What you need to do. Could you repeat the entries below exactly, but only from the line with "бук, натур." through the line with "pada Rapat Umum", and without any picture?

-*-

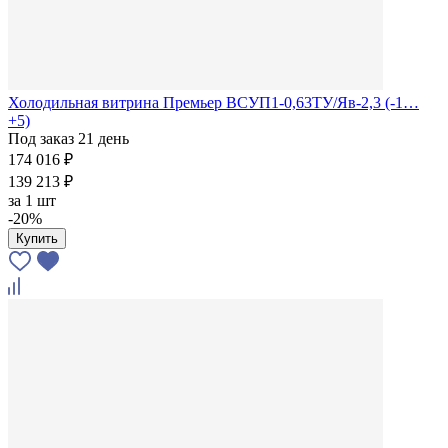
Холодильная витрина Премьер ВСУП1-0,63ТУ/Яв-2,3 (-1…
+5)
Под заказ 21 день
174 016 ₽
139 213 ₽
за
1 шт
-20%
Купить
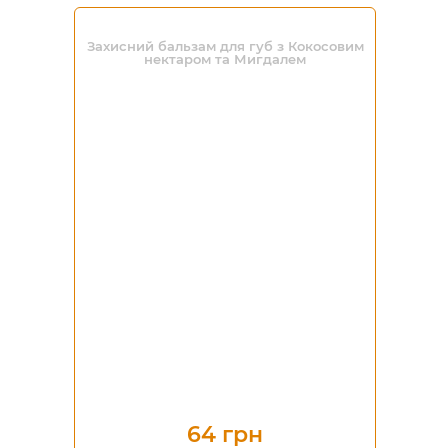
Захисний бальзам для губ з Кокосовим
нектаром та Мигдалем
64 грн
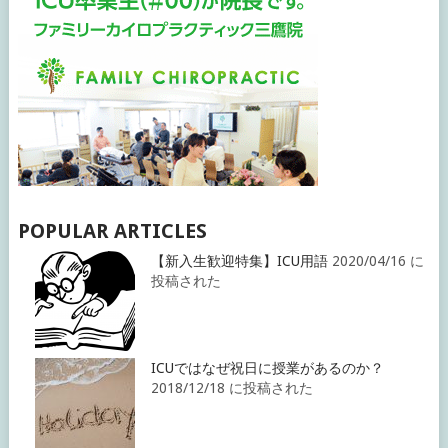
POPULAR ARTICLES
【新入生歓迎特集】ICU用語
2020/04/16 に
投稿された
ICUではなぜ祝日に授業があるのか？
2018/12/18 に投稿された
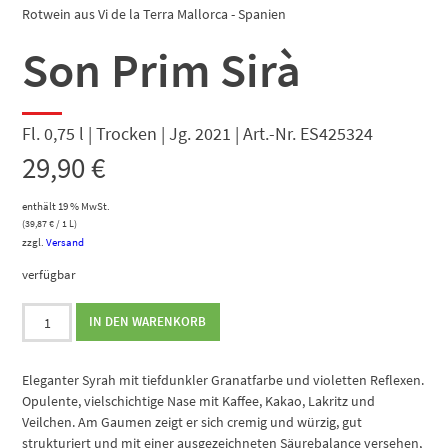
Rotwein aus Vi de la Terra Mallorca - Spanien
Son Prim Sirà
Fl. 0,75 l | Trocken | Jg. 2021 | Art.-Nr. ES425324
29,90
€
enthält 19 % MwSt.
(
39,87
€
/ 1 L)
zzgl.
Versand
verfügbar
Son
IN DEN WARENKORB
Prim
Sirà
Menge
Eleganter Syrah mit tiefdunkler Granatfarbe und violetten Reflexen.
Opulente, vielschichtige Nase mit Kaffee, Kakao, Lakritz und
Veilchen. Am Gaumen zeigt er sich cremig und würzig, gut
strukturiert und mit einer ausgezeichneten Säurebalance versehen,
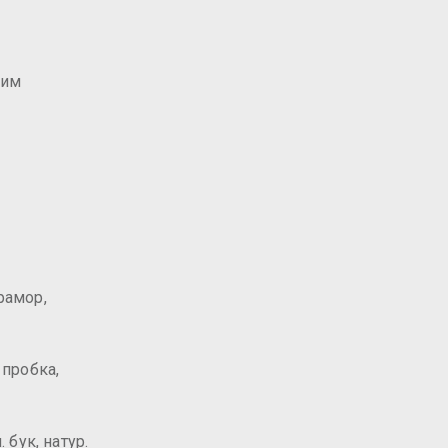
щим
рамор,
 пробка,
 бук, натур.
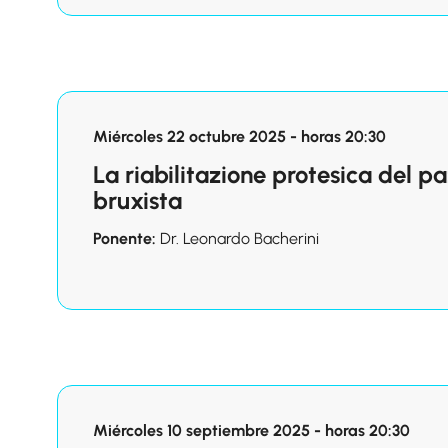
Miércoles 22 octubre 2025 - horas 20:30
La riabilitazione protesica del p
bruxista
Ponente:
Dr. Leonardo Bacherini
Miércoles 10 septiembre 2025 - horas 20:30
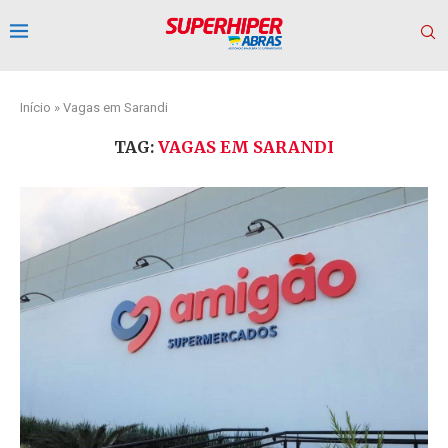
Início
»
Vagas em Sarandi
TAG:
VAGAS EM SARANDI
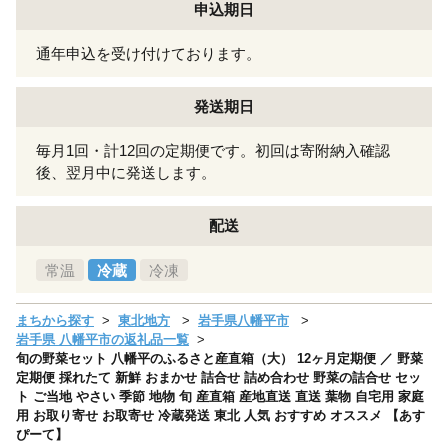
申込期日
通年申込を受け付けております。
発送期日
毎月1回・計12回の定期便です。初回は寄附納入確認
後、翌月中に発送します。
配送
常温
冷蔵
冷凍
まちから探す
東北地方
岩手県八幡平市
岩手県 八幡平市の返礼品一覧
旬の野菜セット 八幡平のふるさと産直箱（大） 12ヶ月定期便 ／ 野菜
定期便 採れたて 新鮮 おまかせ 詰合せ 詰め合わせ 野菜の詰合せ セッ
ト ご当地 やさい 季節 地物 旬 産直箱 産地直送 直送 葉物 自宅用 家庭
用 お取り寄せ お取寄せ 冷蔵発送 東北 人気 おすすめ オススメ 【あす
ぴーて】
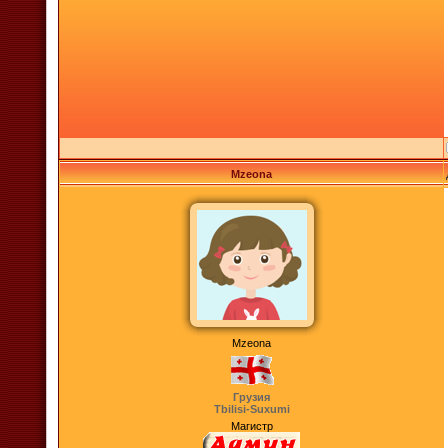
Mzeona
Mzeona
Грузия
Tbilisi-Suxumi
Магистр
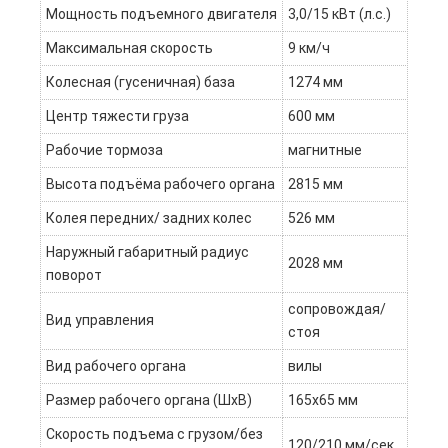
Мощность подъемного двигателя
3,0/15 кВт (л.с.)
Максимальная скорость
9 км/ч
Колесная (гусеничная) база
1274 мм
Центр тяжести груза
600 мм
Рабочие тормоза
магнитные
Высота подъёма рабочего органа
2815 мм
Колея передних/ задних колес
526 мм
Наружный габаритный радиус
2028 мм
поворот
сопровождая/
Вид управления
стоя
Вид рабочего органа
вилы
Размер рабочего органа (ШхВ)
165x65 мм
Скорость подъема с грузом/без
120/210 мм/сек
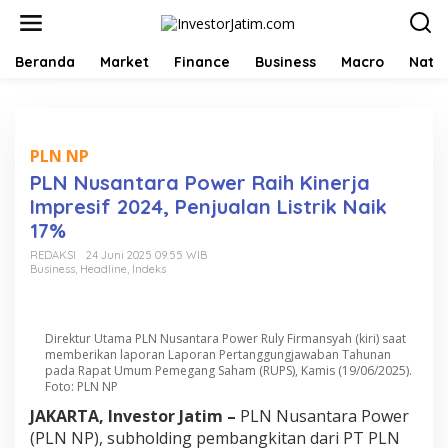
L
e
w
a
Beranda
Market
Finance
Business
Macro
Natio
t
i
k
e
k
PLN NP
o
PLN Nusantara Power Raih Kinerja
n
Impresif 2024, Penjualan Listrik Naik
t
e
17%
n
REDAKSI
24 Juni 2025 09:55 WIB
Business
,
Headline
,
Indeks
Direktur Utama PLN Nusantara Power Ruly Firmansyah (kiri) saat
memberikan laporan Laporan Pertanggungjawaban Tahunan
pada Rapat Umum Pemegang Saham (RUPS), Kamis (19/06/2025).
Foto: PLN NP
JAKARTA, Investor Jatim –
PLN Nusantara Power
(PLN NP), subholding pembangkitan dari PT PLN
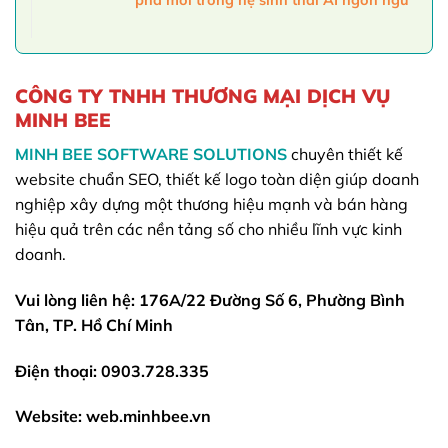
phá mới trong hệ sinh thái AI ngôn ngữ
CÔNG TY TNHH THƯƠNG MẠI DỊCH VỤ
MINH BEE
MINH BEE SOFTWARE SOLUTIONS
chuyên thiết kế
website chuẩn SEO, thiết kế logo toàn diện giúp doanh
nghiệp xây dựng một thương hiệu mạnh và bán hàng
hiệu quả trên các nền tảng số cho nhiều lĩnh vực kinh
doanh.
Vui lòng liên hệ: 176A/22 Đường Số 6, Phường Bình
Tân, TP. Hồ Chí Minh
Điện thoại: 0903.728.335
Website: web.minhbee.vn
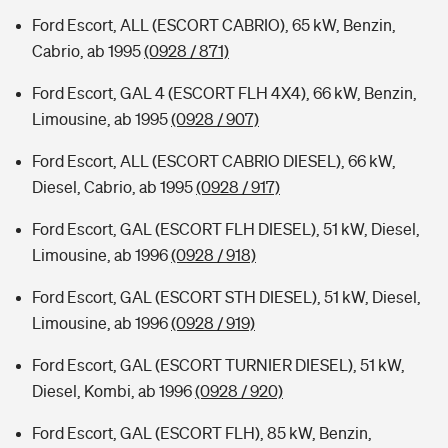
Ford Escort, ALL (ESCORT CABRIO), 65 kW, Benzin,
Cabrio, ab 1995
(0928 / 871)
Ford Escort, GAL 4 (ESCORT FLH 4X4), 66 kW, Benzin,
Limousine, ab 1995
(0928 / 907)
Ford Escort, ALL (ESCORT CABRIO DIESEL), 66 kW,
Diesel, Cabrio, ab 1995
(0928 / 917)
Ford Escort, GAL (ESCORT FLH DIESEL), 51 kW, Diesel,
Limousine, ab 1996
(0928 / 918)
Ford Escort, GAL (ESCORT STH DIESEL), 51 kW, Diesel,
Limousine, ab 1996
(0928 / 919)
Ford Escort, GAL (ESCORT TURNIER DIESEL), 51 kW,
Diesel, Kombi, ab 1996
(0928 / 920)
Ford Escort, GAL (ESCORT FLH), 85 kW, Benzin,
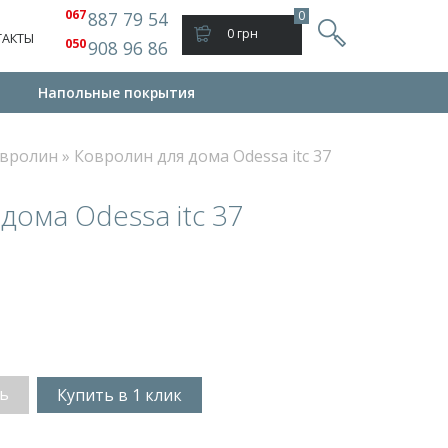
067
887 79 54
0
0 грн
ТАКТЫ
050
908 96 86
и
Напольные покрытия
овролин
»
Ковролин для дома Odessa itc 37
дома Odessa itc 37
ь
Купить в 1 клик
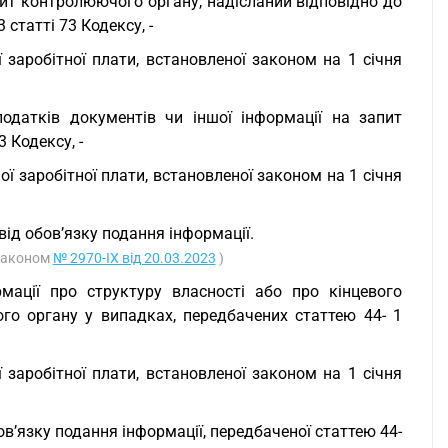
пит контролюючого органу, надісланий відповідно до
 статті 73 Кодексу, -
 заробітної плати, встановленої законом на 1 січня
датків документів чи іншої інформації на запит
 Кодексу, -
ї заробітної плати, встановленої законом на 1 січня
від обов’язку подання інформації.
 Законом
№ 2970-IX від 20.03.2023
)
мації про структуру власності або про кінцевого
го органу у випадках, передбачених статтею 44- 1
 заробітної плати, встановленої законом на 1 січня
ов’язку подання інформації, передбаченої статтею 44-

-*-

Completed exercise.
 бук, натур.
Miércoles 22 octubre 2025 - horas 20:30
La riabilitazione protesica del p
bruxista
Ponente:
Dr. Leonardo Bacherini
Miércoles 10 septiembre 2025 - horas 20:30
Início
»
Vagas em Sarandi
TAG:
VAGAS EM SARANDI
申込期日
通年申込を受け付けております。
発送期日
毎月1回・計12回の定期便です。初回は寄附納入確認
後、翌月中に発送します。
配送
常温
冷蔵
冷凍
まちから探す
東北地方
岩手県八幡平市
岩手県 八幡平市の返礼品一覧
旬の野菜セット 八幡平のふるさと産直箱（大） 12ヶ月定期便 ／ 野菜
定期便 採れたて 新鮮 おまかせ 詰合せ 詰め合わせ 野菜の詰合せ セッ
ト ご当地 やさい 季節 地物 旬 産直箱 産地直送 直送 葉物 自宅用 家庭
用 お取り寄せ お取寄せ 冷蔵発送 東北 人気 おすすめ オススメ 【あす
ぴーて】
Mzeona
Mzeona
Грузия
Tbilisi-Suxumi
Магистр
Мощность подъемного двигателя
3,0/15 кВт (л.с.)
Максимальная скорость
9 км/ч
Колесная (гусеничная) база
1274 мм
Центр тяжести груза
600 мм
Рабочие тормоза
магнитные
Высота подъёма рабочего органа
2815 мм
Колея передних/ задних колес
526 мм
Наружный габаритный радиус
2028 мм
поворот
сопровождая/
Вид управления
стоя
Вид рабочего органа
вилы
Размер рабочего органа (ШхВ)
165x65 мм
Скорость подъема с грузом/без
120/210 мм/сек
L
e
w
a
Beranda
Market
Finance
Business
Macro
Natio
t
i
k
e
k
PLN NP
o
PLN Nusantara Power Raih Kinerja
n
Impresif 2024, Penjualan Listrik Naik
t
e
17%
n
REDAKSI
24 Juni 2025 09:55 WIB
Business
,
Headline
,
Indeks
Direktur Utama PLN Nusantara Power Ruly Firmansyah (kiri) saat
memberikan laporan Laporan Pertanggungjawaban Tahunan
pada Rapat Umum Pemegang Saham (RUPS), Kamis (19/06/2025).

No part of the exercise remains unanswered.